Given problem 1
Condense the paragraph of the blog post about an Election Night talk with Mom that begins "For all 4 of you still with me" into a single shorter sentence that keeps its main facts.
Given problem 2
Write what comes next in the blog post about an Election Night talk with Mom, picking up after its last line.

══ Source

Conversations with Mom: Election Edition
For all 4 of you still with me: Hello. These past few months have been completely insane, and I apologize to those of you who felt abandoned. But I'm happy to say that I now believe I can balance both blogging at Best Week Ever and here -- so please, take me back!
To inaugurate the rebirth of the blog, I'd like to share with you one of the hundreds of humorous conversations I've had with my mother. This one took place last night, Election Night (yay Democrats!).
Me: I'm so glad Santorum lost.
Me: Well... because it means something kind of gross.
Me: (Regretting opening my mouth) This sex columnist Dan Savage hated Santorum so much that he started calling something really disgusting "Santorum", and now every time I hear his name I think of it.
Mother: What? What does it mean?
Me: I can't tell you.
Mother: Come on! What does it mean??? Umm... Scrotum? Does it mean Scrotum?

════
══ Data rows

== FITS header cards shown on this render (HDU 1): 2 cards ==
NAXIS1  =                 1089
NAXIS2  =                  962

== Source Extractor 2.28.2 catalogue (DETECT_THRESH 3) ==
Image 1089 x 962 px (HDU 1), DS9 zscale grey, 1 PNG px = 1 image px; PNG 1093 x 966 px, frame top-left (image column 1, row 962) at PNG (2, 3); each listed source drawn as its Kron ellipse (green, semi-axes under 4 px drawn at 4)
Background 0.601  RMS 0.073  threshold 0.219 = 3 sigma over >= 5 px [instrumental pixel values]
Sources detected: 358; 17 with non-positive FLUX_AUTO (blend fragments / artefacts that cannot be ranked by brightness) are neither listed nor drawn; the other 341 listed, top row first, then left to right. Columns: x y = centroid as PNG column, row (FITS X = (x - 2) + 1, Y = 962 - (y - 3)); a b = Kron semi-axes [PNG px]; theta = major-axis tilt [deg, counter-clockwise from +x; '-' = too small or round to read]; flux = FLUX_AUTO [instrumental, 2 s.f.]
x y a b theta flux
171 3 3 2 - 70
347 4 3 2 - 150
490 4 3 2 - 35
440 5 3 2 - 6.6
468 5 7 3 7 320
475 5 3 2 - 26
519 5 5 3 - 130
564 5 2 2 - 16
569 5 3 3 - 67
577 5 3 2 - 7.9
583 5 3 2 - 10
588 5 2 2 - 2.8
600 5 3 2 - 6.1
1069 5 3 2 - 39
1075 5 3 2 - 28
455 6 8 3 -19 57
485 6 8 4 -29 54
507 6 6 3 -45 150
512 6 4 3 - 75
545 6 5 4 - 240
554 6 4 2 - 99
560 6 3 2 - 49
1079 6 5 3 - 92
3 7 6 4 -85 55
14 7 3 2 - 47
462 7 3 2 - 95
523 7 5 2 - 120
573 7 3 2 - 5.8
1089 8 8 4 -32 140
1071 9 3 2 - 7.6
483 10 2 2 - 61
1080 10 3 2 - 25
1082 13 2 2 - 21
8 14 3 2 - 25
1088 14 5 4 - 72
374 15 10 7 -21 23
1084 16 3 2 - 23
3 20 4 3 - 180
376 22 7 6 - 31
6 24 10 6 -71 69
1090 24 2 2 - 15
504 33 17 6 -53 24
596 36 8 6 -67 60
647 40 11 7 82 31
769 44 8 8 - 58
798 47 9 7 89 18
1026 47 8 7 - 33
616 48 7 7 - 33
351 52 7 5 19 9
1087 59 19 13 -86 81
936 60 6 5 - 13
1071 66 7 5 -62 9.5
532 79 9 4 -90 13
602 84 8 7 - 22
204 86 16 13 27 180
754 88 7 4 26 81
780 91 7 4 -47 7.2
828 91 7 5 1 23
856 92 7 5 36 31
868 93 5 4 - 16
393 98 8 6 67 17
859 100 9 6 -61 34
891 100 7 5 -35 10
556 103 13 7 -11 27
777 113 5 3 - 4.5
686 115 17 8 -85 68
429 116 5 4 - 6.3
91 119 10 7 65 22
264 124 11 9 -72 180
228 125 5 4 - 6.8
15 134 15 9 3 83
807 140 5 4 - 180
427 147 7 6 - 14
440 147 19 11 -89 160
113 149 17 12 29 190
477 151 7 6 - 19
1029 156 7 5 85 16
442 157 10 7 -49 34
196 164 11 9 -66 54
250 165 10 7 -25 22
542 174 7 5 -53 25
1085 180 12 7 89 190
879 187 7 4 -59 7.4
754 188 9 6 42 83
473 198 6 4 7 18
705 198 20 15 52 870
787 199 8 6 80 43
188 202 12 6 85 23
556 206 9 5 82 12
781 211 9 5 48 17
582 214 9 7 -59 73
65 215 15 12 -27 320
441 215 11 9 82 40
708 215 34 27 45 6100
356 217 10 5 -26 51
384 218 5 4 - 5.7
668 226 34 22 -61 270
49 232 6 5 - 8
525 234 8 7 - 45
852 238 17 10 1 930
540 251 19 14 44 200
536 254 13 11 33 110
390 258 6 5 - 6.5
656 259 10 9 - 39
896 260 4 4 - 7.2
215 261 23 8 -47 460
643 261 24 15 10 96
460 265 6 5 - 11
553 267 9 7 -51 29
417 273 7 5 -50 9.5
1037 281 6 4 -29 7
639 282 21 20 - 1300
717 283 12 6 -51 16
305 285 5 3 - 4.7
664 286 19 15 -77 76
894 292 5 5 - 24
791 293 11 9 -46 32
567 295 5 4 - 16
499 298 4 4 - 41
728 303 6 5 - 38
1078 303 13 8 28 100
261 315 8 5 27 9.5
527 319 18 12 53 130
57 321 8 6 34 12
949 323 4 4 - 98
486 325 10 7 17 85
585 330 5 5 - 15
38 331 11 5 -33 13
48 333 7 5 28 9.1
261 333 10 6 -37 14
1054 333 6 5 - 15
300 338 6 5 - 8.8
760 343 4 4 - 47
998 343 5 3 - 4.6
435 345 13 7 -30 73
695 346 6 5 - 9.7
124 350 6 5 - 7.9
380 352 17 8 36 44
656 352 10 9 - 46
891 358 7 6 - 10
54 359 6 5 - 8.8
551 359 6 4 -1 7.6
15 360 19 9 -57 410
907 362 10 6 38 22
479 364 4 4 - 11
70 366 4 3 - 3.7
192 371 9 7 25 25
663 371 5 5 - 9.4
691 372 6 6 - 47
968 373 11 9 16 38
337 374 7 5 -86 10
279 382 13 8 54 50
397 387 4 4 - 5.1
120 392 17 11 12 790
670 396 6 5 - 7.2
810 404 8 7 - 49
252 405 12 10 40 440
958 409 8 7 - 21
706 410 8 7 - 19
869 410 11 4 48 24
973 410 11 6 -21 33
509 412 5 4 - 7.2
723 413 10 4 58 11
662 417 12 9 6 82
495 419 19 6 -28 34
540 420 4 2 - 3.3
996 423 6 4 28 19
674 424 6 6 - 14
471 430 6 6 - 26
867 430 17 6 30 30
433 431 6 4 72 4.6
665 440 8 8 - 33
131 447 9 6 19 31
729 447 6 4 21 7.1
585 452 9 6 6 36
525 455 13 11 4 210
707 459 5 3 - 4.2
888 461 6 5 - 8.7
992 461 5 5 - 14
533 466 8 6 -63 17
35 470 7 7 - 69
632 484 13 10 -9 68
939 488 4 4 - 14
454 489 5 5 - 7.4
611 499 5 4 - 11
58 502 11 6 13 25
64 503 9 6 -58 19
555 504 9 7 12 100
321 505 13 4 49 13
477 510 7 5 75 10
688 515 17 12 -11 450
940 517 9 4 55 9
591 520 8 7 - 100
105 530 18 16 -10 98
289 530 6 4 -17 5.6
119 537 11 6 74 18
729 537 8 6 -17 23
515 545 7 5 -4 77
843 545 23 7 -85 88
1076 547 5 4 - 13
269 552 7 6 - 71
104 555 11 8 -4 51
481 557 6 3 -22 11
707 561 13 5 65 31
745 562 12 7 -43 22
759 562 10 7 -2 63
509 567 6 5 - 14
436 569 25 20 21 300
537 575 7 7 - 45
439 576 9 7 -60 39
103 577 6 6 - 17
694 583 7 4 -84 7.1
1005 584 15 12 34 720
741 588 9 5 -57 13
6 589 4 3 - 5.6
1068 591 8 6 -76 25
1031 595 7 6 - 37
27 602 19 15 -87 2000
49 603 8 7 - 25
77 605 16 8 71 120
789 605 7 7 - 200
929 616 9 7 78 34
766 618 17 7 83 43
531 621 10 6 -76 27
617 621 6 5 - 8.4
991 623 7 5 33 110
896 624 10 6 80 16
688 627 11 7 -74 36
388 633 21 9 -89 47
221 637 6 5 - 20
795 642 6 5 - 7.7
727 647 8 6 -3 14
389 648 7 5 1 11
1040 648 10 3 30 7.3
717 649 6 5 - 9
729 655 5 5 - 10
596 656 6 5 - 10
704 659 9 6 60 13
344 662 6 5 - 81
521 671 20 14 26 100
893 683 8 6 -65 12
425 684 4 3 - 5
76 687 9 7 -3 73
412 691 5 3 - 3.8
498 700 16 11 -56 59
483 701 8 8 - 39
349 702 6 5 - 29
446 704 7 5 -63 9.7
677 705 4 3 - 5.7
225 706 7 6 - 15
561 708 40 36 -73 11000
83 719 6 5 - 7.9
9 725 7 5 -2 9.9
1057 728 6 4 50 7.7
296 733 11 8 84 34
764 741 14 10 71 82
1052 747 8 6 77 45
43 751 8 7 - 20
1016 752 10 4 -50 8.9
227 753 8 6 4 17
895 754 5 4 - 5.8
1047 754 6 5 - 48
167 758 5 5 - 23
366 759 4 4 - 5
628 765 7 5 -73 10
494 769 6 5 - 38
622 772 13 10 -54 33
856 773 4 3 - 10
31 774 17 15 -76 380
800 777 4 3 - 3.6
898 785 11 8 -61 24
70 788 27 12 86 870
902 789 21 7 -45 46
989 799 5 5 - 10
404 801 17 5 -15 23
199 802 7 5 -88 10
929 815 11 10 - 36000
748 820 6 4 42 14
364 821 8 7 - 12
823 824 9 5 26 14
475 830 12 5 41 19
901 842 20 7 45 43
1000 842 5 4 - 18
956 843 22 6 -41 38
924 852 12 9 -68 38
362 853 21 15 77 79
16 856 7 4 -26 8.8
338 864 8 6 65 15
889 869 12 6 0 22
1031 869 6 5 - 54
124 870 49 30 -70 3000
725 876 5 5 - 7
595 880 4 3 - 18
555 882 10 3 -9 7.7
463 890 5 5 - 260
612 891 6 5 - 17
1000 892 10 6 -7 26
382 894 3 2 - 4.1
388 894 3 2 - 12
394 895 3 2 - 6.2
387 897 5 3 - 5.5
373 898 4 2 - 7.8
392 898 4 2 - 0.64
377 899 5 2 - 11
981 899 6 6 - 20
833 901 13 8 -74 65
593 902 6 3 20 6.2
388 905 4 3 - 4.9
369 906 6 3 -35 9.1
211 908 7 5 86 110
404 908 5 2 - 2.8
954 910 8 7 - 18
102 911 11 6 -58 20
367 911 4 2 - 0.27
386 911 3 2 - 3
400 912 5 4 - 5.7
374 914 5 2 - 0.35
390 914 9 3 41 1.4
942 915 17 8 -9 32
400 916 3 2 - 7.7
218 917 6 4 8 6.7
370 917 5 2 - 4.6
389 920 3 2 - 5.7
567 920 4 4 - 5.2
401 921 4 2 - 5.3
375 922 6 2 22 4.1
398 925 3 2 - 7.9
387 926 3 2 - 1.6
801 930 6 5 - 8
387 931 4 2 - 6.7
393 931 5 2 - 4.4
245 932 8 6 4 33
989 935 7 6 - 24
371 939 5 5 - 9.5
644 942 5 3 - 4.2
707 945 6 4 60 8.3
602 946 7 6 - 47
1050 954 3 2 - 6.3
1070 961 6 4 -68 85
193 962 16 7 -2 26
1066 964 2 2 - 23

════

Exercise answer 1
After a few insane months away, I apologize to the few readers who felt abandoned and, now confident I can blog both at Best Week Ever and here, ask you to take me back.

Exercise answer 2
Me: Mom! No!
Mother: You can't dangle this in front of me like that! (Direct quote.)
Me: It's something that happens when men have gay sex.
Mother: Oh! Dirty Sanchez?
Me: Uch... no. (She keeps harping.) It's something that comes out of a man's ass after gay sex.
Mother: Umumum... Doody?? Does it mean doody?
Me: Doody and... something else. Gay sex.
Mother: (pause.) How could you tell me that?
Me: But I warned you!
Mother: No, you're right. I pushed for it.
For an entire website donated to this definition (mind you, the first hit on Google when searching for his name), visit Spreading Santorum. And courtesy of My First Fan(c) Atara, Santorum brought home a 20 week old stillborn for his children to hold. I didn't believe it either, but here's the article. Sad story equally balanced with a little creepiness.
Also, I'd like to add my favorite quote from the election coverage on CNN last night, courtesy of Jeff Greenfield: "Tammy Duckworth, running in Illinois, lost both of her legs in Iraq. She's currently trailing her opponent."
So... did you miss me?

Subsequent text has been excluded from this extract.